DESCRIPCIÓN DE LA TAREA: Prosigue la columna de opinión sobre La Habana sin cruceros a partir de su última oración.

FRAGMENTO DE TEXTO:
######

Opinión

Vista del amanecer en el trópico sin cruceros en La Habana

Dos mujeres se toman una selfie con el crucero “Empress of the Seas” en el fondo, que abandona la Bahía de La Habana el miércoles.
Dos mujeres se toman una selfie con el crucero “Empress of the Seas” en el fondo, que abandona la Bahía de La Habana el miércoles. AP

Dice un genízaro castrista que la nueva medida del gobierno americano está encaminada a bajar el nivel de vida del cubano y hacer colapsar la economía de la isla.

Hace años que el progreso de mis compatriotas se mide en especies: “pollo por pescado”, “cuatro huevos al mes por persona en vez de tres”, “filete de claria”, “café mezclado”, entre muchos otros ditirambos gastronómicos que suelen expresar el retroceso o avance de la estropeada sociedad criolla.

He leído en la prensa oficial que la ausencia del turismo del enemigo, sobre todo aquel que arriba en los impactantes cruceros, alentará la búsqueda de alternativas en otros mercados disponibles.

######

MATERIAL PROPORCIONADO:
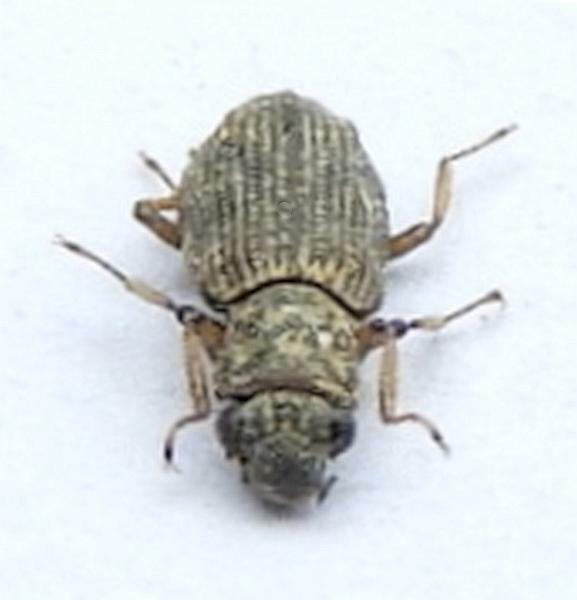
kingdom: Animalia
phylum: Arthropoda
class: Insecta
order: Coleoptera
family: Hydrochidae
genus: Hydrochus
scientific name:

######

RESPUESTA DEL EJERCICIO:
El castrismo siempre arguye una solución indescifrable, aun sabiendo que su inoperancia prefiere los remedios provenientes del satanizado vecino del norte, donde figuran de modo prominente, por supuesto, las remesas de los nacionales que lograron abandonar la debacle y se han convertido en un sostén ineludible de una sociedad abandonada a su suerte.

Los obtusos funcionarios parecen vivir en otra realidad porque ahora se sabe, por testimonios de los agraviados, que las grandes naves y sus miles de pasajeros, sostenían el llamado cuentapropismo en las zonas aledañas al puerto, donde corren y se alquilan los viejos automóviles norteamericanos y señoras otoñales, disfrazadas de matronas coloniales, venden sus selfies por unos dólares.

“Me quiero morir. ¿Cómo no van a poder venir los cruceros? Si son la única entrada que tenemos, porque ya casi no hay turismo aquí”, dice una dueña de negocio cerca del puerto.

Otra se lamenta, igualmente, ante la gravedad del asunto: “Estamos sobreviviendo por los cruceros. Creemos que si caen los cruceros caerán los negocios aquí también”, aunque luego remata su lamento con la filosofía de la supervivencia y conformidad que emanan de 60 años de dictadura sin tregua: “Los cubanos somos tremendos, estamos adaptados a vivir en cualquier etapa, clima y época. Somos fuertes”.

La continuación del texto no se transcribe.